The internal heat from the Earth’s core is reaching the water located below the fjords in Greenland. Fjords have been formed thanks to the abrasion of the bedrock as the glacier moves. Scientists from the Arctic Research Centre (ARC) in Aarhus University, Denmark, and the Greenland Institute of Natural Resources conducted a study for more than ten years on a fjord dubbed Young Sound, which houses many hot springs. The researchers determined that the heat under the fjords causes the ice sheets on Greenland to melt and slide into the sea.

“Northeast Greenland has several hot springs where the water becomes up to 60 degrees [Celsius] warm and, like Iceland, the area has abundant underground geothermal activity,” Soren Rysgaard of ARC, said in a statement Monday.

It’s quite difficult to find out how much heat is coming from the Earth’s core, given that the scientists have to localize it under the glaciers. They discovered where to study, as the region has several glaciers that are connected to the same ice sheet. They focused on an area which is an isolated basin located in Young Sound. The basin’s depth is between 200 and 340 meters.
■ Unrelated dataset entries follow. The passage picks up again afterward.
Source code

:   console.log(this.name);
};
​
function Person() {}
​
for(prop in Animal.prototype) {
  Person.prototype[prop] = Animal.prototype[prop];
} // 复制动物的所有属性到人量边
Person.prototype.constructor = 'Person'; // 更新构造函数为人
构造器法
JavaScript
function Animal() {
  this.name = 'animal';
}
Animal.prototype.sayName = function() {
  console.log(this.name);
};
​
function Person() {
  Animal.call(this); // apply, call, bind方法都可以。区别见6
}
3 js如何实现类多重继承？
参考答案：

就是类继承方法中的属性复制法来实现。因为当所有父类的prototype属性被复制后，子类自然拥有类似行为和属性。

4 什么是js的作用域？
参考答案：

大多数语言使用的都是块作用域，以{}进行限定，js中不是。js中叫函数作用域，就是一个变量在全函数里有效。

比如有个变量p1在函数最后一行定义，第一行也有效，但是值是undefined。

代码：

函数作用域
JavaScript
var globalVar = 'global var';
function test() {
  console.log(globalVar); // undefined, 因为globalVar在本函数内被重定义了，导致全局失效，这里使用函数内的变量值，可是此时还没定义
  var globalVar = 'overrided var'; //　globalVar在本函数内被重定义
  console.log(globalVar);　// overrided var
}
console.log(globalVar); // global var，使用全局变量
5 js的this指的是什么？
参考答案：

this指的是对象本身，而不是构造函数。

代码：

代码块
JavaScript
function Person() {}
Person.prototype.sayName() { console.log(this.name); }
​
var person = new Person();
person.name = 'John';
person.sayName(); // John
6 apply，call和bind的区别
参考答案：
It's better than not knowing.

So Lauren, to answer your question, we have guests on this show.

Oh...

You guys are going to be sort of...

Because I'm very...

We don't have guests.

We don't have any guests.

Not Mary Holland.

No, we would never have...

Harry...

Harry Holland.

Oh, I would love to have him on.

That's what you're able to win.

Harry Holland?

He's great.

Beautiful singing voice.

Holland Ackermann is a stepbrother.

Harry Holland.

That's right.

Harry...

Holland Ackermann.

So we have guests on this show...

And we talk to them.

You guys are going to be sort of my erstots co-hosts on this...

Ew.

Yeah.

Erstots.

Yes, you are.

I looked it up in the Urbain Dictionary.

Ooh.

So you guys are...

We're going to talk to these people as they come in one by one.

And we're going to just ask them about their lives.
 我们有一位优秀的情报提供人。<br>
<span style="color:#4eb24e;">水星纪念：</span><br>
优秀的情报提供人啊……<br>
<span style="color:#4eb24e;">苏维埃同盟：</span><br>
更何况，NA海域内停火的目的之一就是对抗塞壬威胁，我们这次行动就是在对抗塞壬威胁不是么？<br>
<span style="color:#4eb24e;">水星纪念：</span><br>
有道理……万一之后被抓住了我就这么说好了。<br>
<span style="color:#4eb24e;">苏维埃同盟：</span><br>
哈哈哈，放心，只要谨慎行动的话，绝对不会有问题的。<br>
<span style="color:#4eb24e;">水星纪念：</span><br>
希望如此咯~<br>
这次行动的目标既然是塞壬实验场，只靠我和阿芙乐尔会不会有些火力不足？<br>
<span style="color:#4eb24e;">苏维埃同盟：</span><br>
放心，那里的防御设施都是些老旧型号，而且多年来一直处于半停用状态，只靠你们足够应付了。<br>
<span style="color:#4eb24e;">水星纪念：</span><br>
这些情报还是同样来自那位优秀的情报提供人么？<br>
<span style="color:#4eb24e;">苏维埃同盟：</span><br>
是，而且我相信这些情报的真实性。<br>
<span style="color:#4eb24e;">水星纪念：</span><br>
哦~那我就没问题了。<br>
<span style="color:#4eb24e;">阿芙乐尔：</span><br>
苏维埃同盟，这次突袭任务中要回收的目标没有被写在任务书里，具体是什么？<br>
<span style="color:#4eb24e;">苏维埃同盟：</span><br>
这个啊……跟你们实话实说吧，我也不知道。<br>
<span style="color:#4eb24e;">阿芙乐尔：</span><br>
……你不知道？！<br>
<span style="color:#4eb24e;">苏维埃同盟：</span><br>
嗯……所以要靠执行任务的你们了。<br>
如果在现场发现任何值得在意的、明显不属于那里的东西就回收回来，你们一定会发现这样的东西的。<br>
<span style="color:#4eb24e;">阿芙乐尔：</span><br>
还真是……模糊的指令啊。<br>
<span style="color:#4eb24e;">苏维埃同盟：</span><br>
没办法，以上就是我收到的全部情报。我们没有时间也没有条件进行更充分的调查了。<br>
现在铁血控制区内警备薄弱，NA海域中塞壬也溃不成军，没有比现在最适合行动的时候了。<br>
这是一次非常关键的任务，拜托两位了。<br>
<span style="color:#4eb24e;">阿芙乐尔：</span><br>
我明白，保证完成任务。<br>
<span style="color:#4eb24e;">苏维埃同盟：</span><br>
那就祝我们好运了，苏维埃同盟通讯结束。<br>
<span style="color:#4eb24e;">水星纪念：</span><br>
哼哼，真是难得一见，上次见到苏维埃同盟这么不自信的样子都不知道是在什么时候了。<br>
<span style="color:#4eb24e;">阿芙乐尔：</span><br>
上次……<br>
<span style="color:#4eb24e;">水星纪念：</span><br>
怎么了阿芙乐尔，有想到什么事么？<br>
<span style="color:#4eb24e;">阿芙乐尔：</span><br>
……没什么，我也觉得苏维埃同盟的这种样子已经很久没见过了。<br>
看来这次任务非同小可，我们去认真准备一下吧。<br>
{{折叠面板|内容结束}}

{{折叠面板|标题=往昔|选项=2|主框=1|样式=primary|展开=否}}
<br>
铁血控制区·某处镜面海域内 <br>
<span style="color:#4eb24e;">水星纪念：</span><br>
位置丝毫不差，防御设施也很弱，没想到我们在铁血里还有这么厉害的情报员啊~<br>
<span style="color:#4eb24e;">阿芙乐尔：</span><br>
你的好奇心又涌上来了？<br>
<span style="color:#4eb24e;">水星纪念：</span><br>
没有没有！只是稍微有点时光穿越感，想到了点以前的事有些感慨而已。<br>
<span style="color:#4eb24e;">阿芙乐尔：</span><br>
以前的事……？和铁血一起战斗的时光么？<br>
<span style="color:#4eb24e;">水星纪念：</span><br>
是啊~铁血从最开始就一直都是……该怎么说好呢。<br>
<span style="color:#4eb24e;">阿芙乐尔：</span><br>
According to the data scientists collected, the fjord absorbed heat of about 100 megawatt per square meter. According to the statement this measurement “corresponds to a 2-megawatt wind turbine sending electricity to a large heater at the bottom of the fjord all year round.”

Ice sheets on Greenland float into the sea

The heat coming from the earth to the fjords warms up the bottom of the glacier, which results in the ice sheets on Greenland melting, after which they more easily slide into the sea.

“It is a combination of higher temperatures in the air and the sea, precipitation from above, local dynamics of the ice sheet and heat loss from the Earth’s interior that determines the mass loss from the Greenland ice sheet,” Rysgaard explained. “There is no doubt that the heat from the Earth’s interior affects the movement of the ice, and we expect that a similar heat seepage takes place below a major part of the ice cap in the north-eastern corner of Greenland,”

According to the statement, the study has been published in the journal Scientific Reports.